> **RAW DATA**
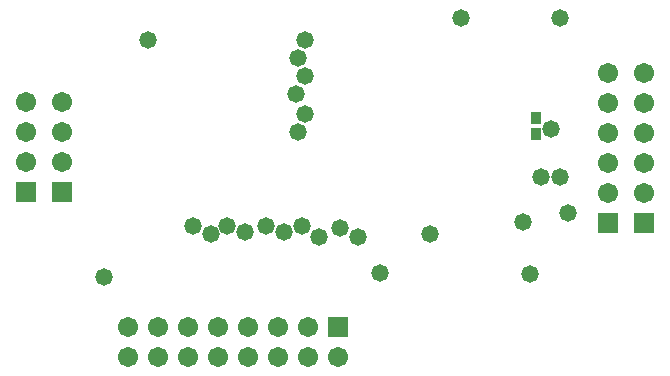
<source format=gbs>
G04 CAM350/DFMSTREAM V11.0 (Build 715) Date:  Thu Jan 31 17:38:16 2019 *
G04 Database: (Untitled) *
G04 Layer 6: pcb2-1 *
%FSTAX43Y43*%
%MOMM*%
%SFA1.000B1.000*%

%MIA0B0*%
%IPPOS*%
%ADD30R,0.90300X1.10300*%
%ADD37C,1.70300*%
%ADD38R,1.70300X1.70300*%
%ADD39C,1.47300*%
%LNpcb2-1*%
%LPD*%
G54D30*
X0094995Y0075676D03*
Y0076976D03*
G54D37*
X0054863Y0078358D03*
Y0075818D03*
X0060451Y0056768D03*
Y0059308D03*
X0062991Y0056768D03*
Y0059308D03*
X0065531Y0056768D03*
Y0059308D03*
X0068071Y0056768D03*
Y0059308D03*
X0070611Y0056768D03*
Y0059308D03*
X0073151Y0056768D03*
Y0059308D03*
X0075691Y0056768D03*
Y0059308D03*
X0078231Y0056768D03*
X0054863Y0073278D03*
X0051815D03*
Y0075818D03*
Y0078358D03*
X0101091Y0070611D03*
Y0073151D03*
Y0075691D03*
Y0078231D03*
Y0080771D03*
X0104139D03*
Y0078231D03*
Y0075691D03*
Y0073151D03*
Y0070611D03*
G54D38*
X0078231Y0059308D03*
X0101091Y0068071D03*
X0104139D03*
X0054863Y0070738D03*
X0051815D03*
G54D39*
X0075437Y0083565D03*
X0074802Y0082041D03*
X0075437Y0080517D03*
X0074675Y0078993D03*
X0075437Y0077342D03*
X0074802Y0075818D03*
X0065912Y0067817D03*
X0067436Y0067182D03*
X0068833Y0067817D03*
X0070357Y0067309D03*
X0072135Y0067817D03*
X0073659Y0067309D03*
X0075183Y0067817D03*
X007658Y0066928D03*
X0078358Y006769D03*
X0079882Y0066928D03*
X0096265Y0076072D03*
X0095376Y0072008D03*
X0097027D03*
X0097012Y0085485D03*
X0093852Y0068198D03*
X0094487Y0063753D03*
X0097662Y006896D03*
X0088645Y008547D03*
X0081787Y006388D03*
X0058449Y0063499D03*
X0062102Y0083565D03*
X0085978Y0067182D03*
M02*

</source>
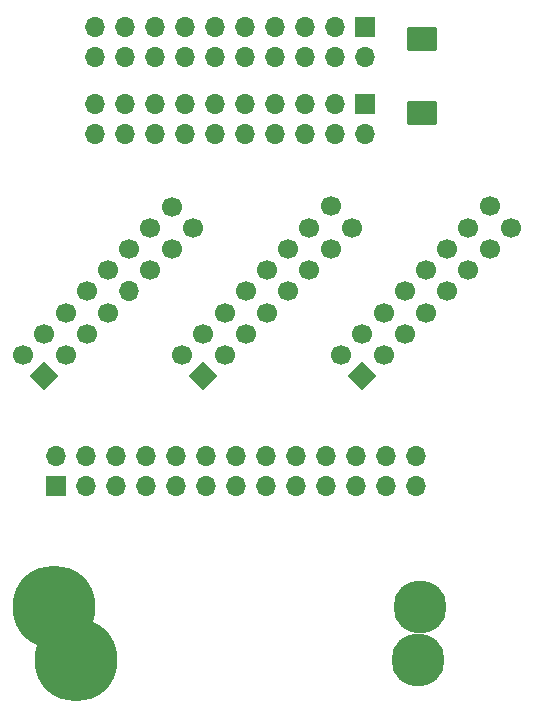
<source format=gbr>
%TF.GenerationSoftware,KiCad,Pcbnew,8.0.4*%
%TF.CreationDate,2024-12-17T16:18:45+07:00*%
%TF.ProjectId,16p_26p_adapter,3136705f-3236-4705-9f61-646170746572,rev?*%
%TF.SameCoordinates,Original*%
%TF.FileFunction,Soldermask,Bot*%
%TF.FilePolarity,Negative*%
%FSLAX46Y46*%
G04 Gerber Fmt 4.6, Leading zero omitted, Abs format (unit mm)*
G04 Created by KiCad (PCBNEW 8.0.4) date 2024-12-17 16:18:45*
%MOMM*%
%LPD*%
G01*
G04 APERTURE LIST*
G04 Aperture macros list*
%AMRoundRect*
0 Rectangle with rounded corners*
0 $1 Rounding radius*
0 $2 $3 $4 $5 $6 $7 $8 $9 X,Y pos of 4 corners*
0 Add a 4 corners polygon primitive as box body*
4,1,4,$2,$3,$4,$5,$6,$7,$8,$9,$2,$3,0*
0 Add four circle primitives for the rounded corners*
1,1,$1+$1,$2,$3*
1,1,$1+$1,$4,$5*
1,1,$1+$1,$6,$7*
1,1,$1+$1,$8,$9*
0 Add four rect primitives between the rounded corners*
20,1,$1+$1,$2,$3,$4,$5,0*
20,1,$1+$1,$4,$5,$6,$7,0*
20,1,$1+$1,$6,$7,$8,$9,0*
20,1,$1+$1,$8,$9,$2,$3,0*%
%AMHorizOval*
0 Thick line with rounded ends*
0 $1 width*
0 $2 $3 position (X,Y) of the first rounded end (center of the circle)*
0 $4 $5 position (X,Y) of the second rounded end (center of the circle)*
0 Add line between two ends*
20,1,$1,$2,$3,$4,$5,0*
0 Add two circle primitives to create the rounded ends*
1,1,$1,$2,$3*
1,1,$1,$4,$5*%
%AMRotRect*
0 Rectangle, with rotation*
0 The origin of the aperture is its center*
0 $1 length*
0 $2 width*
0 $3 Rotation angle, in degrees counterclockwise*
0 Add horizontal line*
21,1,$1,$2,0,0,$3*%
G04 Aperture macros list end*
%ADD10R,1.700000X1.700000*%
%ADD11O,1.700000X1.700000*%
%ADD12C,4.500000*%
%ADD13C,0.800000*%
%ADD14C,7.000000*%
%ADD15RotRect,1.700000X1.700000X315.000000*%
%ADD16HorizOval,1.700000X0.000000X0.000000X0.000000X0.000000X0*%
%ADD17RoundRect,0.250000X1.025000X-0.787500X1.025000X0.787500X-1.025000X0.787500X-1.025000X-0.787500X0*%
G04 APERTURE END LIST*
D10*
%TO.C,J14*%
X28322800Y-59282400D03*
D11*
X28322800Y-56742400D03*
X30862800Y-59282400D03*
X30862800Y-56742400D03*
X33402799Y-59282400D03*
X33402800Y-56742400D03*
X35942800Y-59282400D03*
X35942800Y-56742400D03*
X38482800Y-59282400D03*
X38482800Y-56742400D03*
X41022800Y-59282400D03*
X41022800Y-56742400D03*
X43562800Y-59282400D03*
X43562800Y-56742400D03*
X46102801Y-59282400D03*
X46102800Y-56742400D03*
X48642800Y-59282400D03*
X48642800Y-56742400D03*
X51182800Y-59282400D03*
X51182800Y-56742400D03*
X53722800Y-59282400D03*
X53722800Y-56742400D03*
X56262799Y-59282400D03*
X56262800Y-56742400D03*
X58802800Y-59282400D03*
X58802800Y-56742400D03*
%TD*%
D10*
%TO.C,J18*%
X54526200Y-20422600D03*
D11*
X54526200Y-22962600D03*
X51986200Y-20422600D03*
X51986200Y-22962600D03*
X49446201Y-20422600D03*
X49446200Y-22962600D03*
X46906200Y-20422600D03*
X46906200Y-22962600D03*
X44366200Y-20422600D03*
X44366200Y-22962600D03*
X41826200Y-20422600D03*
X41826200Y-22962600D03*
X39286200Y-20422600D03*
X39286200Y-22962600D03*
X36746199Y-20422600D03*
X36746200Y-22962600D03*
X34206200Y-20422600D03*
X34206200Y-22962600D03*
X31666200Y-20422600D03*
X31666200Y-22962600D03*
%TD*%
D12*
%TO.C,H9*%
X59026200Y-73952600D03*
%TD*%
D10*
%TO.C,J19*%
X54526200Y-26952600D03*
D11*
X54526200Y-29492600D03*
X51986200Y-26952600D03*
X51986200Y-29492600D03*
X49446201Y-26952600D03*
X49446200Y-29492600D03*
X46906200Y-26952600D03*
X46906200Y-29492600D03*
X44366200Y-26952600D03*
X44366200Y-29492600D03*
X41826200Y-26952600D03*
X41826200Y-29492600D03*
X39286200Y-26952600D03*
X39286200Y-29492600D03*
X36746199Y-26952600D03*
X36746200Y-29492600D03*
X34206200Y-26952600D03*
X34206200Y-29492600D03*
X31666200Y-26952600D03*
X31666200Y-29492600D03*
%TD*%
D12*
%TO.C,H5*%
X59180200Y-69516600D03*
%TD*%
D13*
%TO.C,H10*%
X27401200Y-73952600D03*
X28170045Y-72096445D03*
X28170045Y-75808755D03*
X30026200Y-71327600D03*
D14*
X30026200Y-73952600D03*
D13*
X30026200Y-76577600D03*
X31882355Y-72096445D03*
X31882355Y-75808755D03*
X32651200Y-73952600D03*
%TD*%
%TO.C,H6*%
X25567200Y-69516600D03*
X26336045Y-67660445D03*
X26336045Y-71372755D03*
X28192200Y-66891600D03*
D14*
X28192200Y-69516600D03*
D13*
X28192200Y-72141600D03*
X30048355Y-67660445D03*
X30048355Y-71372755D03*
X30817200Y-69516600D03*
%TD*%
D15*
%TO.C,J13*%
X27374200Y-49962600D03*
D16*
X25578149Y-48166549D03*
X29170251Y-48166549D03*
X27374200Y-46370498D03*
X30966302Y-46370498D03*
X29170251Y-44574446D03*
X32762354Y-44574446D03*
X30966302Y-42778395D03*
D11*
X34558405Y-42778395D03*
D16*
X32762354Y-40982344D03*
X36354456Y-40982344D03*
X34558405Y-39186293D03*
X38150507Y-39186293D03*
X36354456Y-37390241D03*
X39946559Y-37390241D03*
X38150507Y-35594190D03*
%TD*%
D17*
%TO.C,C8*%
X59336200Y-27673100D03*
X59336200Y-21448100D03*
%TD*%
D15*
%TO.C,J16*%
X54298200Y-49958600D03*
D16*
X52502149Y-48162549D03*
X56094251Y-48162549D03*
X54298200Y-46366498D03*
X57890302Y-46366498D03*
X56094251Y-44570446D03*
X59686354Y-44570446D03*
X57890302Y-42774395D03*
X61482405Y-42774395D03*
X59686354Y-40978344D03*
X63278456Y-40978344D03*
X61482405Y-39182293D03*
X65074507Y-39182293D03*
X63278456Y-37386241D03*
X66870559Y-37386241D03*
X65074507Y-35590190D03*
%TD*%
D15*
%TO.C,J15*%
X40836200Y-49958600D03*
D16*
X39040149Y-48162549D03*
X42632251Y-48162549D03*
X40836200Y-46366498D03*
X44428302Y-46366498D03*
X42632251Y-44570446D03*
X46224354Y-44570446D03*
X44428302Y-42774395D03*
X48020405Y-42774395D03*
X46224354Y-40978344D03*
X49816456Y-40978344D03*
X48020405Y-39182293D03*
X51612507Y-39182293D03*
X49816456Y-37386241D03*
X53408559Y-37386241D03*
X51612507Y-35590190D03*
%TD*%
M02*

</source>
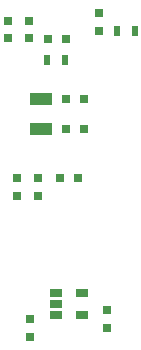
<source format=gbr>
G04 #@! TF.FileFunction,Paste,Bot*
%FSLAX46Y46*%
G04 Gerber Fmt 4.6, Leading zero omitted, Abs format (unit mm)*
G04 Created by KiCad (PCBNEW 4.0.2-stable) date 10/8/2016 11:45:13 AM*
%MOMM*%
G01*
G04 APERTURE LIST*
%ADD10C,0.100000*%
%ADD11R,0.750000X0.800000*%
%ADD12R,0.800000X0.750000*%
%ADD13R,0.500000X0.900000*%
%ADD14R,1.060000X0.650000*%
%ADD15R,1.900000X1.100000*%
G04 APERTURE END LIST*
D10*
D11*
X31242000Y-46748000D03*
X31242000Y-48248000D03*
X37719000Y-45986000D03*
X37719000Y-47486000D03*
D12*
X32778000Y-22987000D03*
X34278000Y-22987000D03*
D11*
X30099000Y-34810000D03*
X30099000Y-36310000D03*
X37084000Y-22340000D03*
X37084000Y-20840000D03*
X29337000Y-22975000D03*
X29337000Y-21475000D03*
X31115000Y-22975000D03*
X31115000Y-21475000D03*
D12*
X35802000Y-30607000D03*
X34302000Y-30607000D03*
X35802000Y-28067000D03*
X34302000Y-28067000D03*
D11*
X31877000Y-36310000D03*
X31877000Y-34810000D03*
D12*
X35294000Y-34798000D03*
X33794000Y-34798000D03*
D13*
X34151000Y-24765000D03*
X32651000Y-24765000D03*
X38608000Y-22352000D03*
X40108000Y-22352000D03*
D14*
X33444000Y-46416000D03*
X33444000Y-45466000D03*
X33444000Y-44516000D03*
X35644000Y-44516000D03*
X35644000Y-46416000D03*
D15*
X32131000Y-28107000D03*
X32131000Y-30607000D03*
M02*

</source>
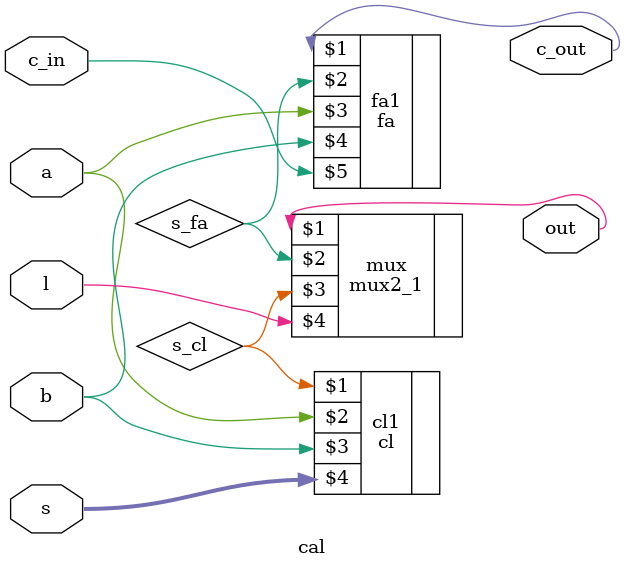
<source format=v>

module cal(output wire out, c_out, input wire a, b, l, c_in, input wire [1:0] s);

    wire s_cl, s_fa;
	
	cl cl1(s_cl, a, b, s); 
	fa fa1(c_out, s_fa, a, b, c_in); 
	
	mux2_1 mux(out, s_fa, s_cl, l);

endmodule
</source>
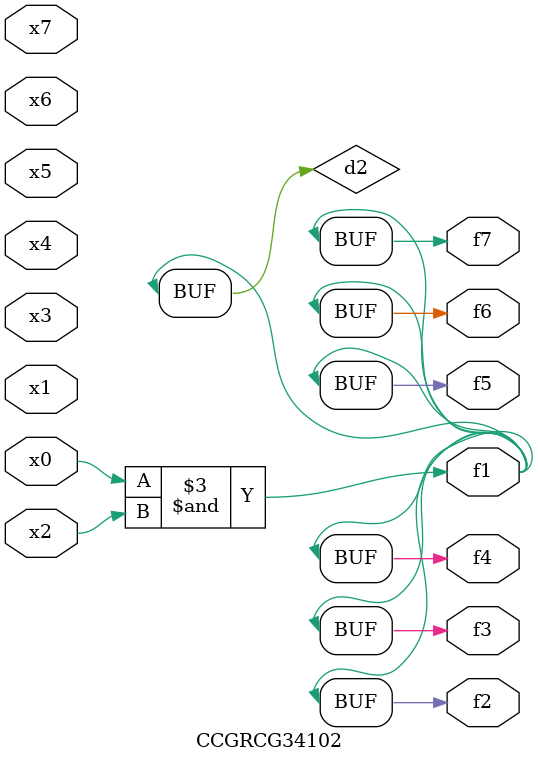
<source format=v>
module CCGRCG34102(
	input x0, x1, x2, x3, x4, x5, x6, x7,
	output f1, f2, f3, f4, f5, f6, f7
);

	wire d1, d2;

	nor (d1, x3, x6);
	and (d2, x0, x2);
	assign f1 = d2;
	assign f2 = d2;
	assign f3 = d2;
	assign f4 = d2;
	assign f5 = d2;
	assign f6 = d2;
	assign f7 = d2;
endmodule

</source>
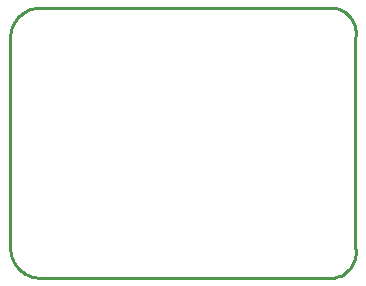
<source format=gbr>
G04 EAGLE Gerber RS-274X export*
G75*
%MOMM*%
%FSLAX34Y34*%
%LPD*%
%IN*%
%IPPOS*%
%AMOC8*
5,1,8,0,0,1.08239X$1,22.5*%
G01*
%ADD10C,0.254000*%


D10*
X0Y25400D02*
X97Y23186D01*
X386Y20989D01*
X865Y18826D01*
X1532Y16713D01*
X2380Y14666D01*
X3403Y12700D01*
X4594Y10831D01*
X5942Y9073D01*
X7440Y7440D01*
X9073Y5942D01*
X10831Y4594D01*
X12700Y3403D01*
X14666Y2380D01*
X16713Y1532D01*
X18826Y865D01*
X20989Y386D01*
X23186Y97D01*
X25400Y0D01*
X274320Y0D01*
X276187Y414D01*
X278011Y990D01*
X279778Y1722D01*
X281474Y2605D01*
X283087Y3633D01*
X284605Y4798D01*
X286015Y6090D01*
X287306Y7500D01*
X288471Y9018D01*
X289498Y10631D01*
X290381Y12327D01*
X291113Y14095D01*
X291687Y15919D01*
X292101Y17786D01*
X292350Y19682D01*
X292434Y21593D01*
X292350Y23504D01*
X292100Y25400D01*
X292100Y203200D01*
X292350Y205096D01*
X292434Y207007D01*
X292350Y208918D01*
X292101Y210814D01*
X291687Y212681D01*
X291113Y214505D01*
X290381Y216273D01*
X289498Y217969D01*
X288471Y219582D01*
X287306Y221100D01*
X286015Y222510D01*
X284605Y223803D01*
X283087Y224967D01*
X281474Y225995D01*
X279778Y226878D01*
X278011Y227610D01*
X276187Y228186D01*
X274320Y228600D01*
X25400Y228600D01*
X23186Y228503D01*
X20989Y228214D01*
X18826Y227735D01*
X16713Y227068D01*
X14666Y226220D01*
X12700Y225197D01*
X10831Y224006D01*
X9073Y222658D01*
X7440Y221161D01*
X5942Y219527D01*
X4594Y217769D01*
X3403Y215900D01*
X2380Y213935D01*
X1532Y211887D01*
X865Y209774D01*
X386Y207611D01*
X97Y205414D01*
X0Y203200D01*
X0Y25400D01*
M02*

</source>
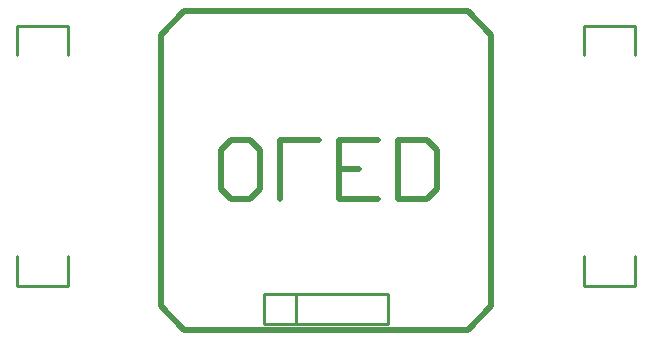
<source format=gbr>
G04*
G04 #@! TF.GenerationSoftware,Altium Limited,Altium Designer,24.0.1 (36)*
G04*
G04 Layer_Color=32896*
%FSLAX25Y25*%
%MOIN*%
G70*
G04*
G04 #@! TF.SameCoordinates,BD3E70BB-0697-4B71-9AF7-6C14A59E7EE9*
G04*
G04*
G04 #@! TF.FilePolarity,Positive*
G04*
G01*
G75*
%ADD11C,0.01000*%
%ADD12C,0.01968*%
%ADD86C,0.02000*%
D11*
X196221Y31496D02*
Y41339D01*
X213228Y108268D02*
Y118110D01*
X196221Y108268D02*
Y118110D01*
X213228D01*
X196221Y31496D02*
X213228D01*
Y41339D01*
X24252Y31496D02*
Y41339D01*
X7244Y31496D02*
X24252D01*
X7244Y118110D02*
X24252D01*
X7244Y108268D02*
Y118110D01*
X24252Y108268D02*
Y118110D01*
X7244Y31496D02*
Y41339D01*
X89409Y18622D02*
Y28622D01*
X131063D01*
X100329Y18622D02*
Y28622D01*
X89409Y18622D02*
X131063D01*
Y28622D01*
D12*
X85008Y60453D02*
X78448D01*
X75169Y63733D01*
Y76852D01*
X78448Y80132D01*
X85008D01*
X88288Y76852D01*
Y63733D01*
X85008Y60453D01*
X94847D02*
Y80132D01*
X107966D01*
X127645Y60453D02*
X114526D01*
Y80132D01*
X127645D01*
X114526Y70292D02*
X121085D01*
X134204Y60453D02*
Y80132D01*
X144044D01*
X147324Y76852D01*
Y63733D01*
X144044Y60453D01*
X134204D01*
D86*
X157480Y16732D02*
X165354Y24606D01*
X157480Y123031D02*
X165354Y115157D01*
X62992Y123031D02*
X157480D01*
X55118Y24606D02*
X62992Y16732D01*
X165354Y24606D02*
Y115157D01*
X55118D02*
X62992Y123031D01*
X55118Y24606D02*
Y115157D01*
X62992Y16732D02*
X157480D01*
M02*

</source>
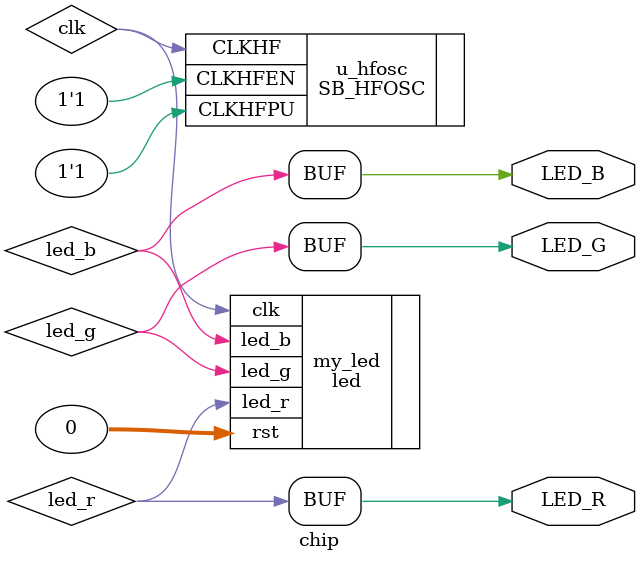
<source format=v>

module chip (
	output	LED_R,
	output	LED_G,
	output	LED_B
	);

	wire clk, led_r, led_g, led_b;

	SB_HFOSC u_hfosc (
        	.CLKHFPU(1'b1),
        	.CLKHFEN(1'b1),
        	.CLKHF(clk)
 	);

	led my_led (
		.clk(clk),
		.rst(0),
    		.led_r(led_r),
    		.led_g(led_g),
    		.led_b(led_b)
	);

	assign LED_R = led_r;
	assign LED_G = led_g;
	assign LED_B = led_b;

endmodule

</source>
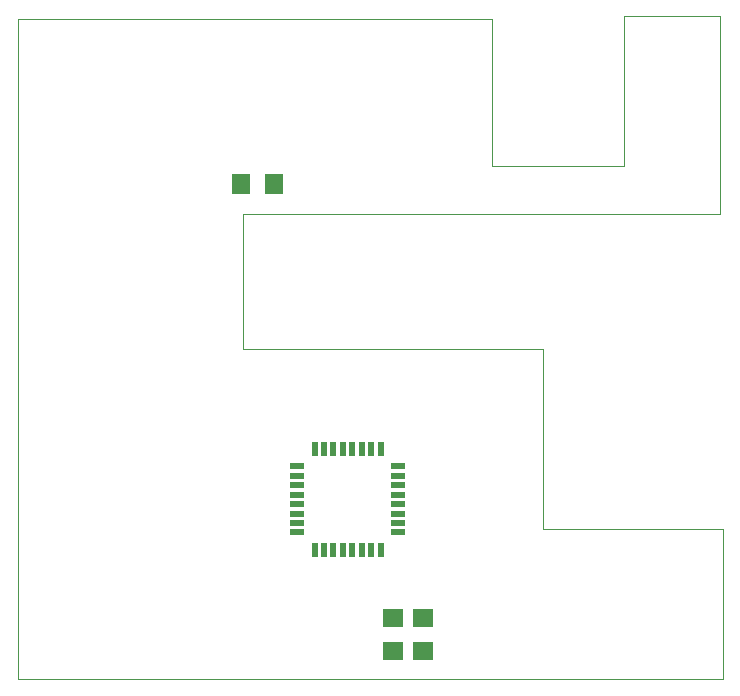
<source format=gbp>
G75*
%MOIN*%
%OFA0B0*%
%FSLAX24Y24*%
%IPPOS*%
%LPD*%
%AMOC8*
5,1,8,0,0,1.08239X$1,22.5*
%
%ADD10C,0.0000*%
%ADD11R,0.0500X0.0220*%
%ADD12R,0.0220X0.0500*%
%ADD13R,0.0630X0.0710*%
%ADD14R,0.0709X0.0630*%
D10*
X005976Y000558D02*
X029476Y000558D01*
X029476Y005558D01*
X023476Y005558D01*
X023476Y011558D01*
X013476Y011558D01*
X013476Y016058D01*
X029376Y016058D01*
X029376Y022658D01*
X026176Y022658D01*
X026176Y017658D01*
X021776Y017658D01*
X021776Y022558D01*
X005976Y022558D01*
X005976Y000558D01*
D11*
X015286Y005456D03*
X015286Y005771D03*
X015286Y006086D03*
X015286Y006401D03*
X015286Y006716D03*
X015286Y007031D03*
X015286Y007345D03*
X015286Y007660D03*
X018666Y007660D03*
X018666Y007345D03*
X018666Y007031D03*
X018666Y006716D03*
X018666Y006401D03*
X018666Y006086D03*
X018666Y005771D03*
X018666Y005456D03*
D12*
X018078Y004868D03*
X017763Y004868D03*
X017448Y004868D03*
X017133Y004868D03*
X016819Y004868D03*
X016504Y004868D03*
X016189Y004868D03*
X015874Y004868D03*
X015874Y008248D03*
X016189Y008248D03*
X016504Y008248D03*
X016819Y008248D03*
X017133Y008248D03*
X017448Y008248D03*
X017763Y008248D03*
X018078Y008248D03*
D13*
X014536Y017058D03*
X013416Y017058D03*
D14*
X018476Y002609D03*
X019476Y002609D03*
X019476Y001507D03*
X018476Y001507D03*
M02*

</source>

> **DIRECTIONS FOR THIS TASK**
Go through the listing and copy each line with the string "output".

> **FINAL ANSWER**
module cal(output wire out, c_out, input wire a, b, l, c_in, input wire [1:0] s);
	output f1, f2, f3, f4, f5, f6, f7
	output	LED_R,
	output	LED_G,
	output	LED_B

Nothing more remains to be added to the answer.